Event raises funds, awareness of domestic violence

November 16, 2013 • Local News

Bryttini Bitner and her 2-week-old son Maynard attend “Play it Forward,” hosted by the Eastern New Mexico University-Roswell chapter of Phi Theta Kappa to promote awareness of domestic violence at the Roswell Convention Center, Saturday. (Mark Wilson Photo)

As Alpha Mu Pi, the Eastern New Mexico University-Roswell chapter of Phi Theta Kappa, attempts to achieve its last goals and obtain the required fifth star, the group focused on having a university event that would raise awareness of domestic violence.

“Play It Forward” was a fundraiser held Saturday at the Civic and Convention Center to help raise money not only for ENMU-R and its honor society, but also for Assurance Home, CASA and Roswell Refuge.

From beanbag tosses to a raffle for a bike, the students put together [auth] multiple activities for kids, in an effort to raise money to help survivors of domestic violence.

“I’m really proud of them,” said Mike Jimenez, an ENMU-R liberal arts division instructor. “These are the best kids on campus.”

Required to keep a 3.5 GPA, the students in Alpha Mu Pi have a focus on community service. For this cause, they were doing everything they could to raise money, Jimenez explained.
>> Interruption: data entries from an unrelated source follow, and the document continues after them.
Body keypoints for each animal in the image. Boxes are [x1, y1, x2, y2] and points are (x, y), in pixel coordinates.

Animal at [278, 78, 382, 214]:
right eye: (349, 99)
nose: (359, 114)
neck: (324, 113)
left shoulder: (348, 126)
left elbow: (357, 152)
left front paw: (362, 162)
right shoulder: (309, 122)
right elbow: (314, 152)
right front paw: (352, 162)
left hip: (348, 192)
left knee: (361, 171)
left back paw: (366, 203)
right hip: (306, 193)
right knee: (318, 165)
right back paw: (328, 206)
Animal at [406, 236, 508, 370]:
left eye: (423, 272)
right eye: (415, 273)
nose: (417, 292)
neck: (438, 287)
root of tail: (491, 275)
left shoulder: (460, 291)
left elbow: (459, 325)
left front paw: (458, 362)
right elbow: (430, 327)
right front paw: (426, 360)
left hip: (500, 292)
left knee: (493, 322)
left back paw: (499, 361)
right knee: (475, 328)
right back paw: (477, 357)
With a photo booth, sodas courtesy of Pepsi and a cakewalk, there were many little activities to be paid for, and the money will be divided into four parts for the different organizations.

ENMU-R also gained some exposure by having representatives from different departments display various aspects of their industry or simply hosting fun booths.

The film department, with Alan Trever, had fun showing off its PlayStation 4, and kids enjoyed kicking little droids around while Trever used the controller to vacuum those poor droids back into the controller.

Ignoring technology and siding with the semi-supernatural or at the very least exotic, the arts department decided on fortune telling.

With Madame Zazinga — more commonly known as Jennie Bower, the art instructor — kids (and adults) could get their fortunes told based on drawings.

Depending on which animal was picked, the color used and the direction of lines, Madame Zazinga, along with her student cohorts Rainbow Bright (Jesica Brooks) and Mistress Saphire (Sherry Mestas), was able to tell more about personalities.

“I had to come up with something appealing to the general public,” Bower said. She figured coloring would be good for kids, and mixed that with experiences and knowledge she attributed to her mother, who was a graphologist — a handwriting specialist.

She wrote all of the fortunes off the top of her head, but did use some “obvious symbolism” such as red being for passion, or an animal facing left being a progressive personality, she said.

Amid the fun, the primary focus of “Play It Forward” was the attention brought to domestic violence.

“It’s about the awareness of violence, and letting these kids know they’re not alone,” said senior Manuel Zavala, who has been a member of Alpha Mu Pi for about a year. “We’re here to help. Everyone can use some.”